**Text excerpt**
=-=-=-=-=

# 90's Schwinn Sidewinder



## heeroyuy01195 (Jun 1, 2011)

Hello everyone,

I'm not sure if I'm posting this in the correct section of the forums but here goes. I recently purchased an older Schwinn Sidewinder as a summer project with the intention of updating it and using it for city/light trail use. I'm not sure what year the bike is but the headset is shot along with the cassette and derailleurs due to rust. I measured the steer tube on the fork and it measures exactly 1" so 1" threaded fork. I would like to go threadless but I can't seem to a headset that has the Head tube diameter listed for the cups, did all 1" threaded headsets have the same diameter cups? I just want to be sure before I start ordering parts. Thanks in advance!

Here are some pictures, I'll take some better ones once I get home:


----------



## djmuff (Sep 8, 2004)

That's a entry-level mountain bike from the mid 1990s. Looks like you have a nutted rear wheel, as opposed to a quick release. And the rims are most likely single-wall aluminum. The frame is probably high-tensile steel.

Why do you want to go with a threadless headset? It will require a new fork and a new stem, which is a lot of work and investment for a bike of this level. The original headset cups are probably fine and just need a good cleaning. You can buy some new bearings at your local bike shop and rebuild the original headset with some fresh grease.

If that bike is anything like the others from that era that I work on, all it needs is a new chain (if that), and some tubes. And then an overhaul, cleaning and repacking all the bearing surfaces. The derailleurs are probably fine. Cables may need replacement. 

This bike is fine for your stated intention- city/light trail use. But sinking more than $100 in this bike is questionable when craigslist is full of solid mountain bikes that have nicer frames and already come with threadless headsets for $100-$200.


----------



## heeroyuy01195 (Jun 1, 2011)

djmuff said:


> That's a entry-level mountain bike from the mid 1990s. Looks like you have a nutted rear wheel, as opposed to a quick release. And the rims are most likely single-wall aluminum. The frame is probably high-tensile steel.

=-=-=-=-=

**Provided material**

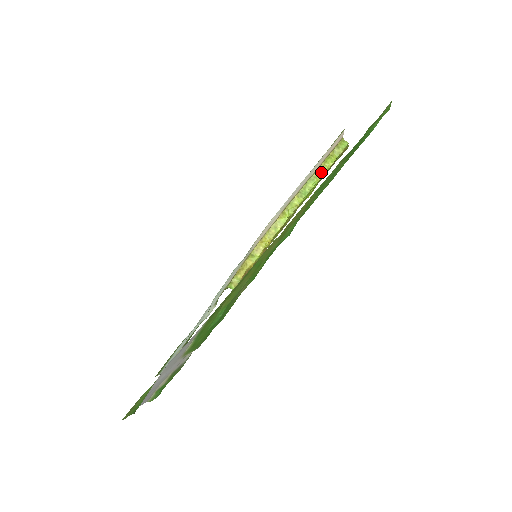
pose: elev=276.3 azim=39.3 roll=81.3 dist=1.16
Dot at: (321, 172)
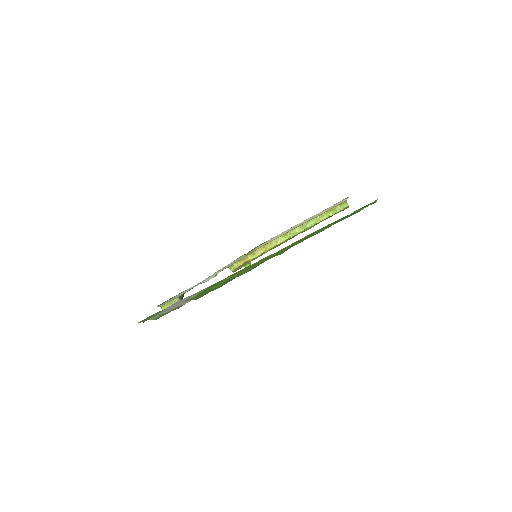
Dot at: (322, 217)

=-=-=-=-=

**Problems and tasks**
1: In the Schwinn Sidewinder thread, what would switching to a threadless headset require, according to djmuff?
2: From the Schwinn Sidewinder thread, write out word for word the passage starting at "Why do you want" and ending at "some fresh grease.".

**The responses**
1: A new fork and a new stem.

2:
Why do you want to go with a threadless headset? It will require a new fork and a new stem, which is a lot of work and investment for a bike of this level. The original headset cups are probably fine and just need a good cleaning. You can buy some new bearings at your local bike shop and rebuild the original headset with some fresh grease.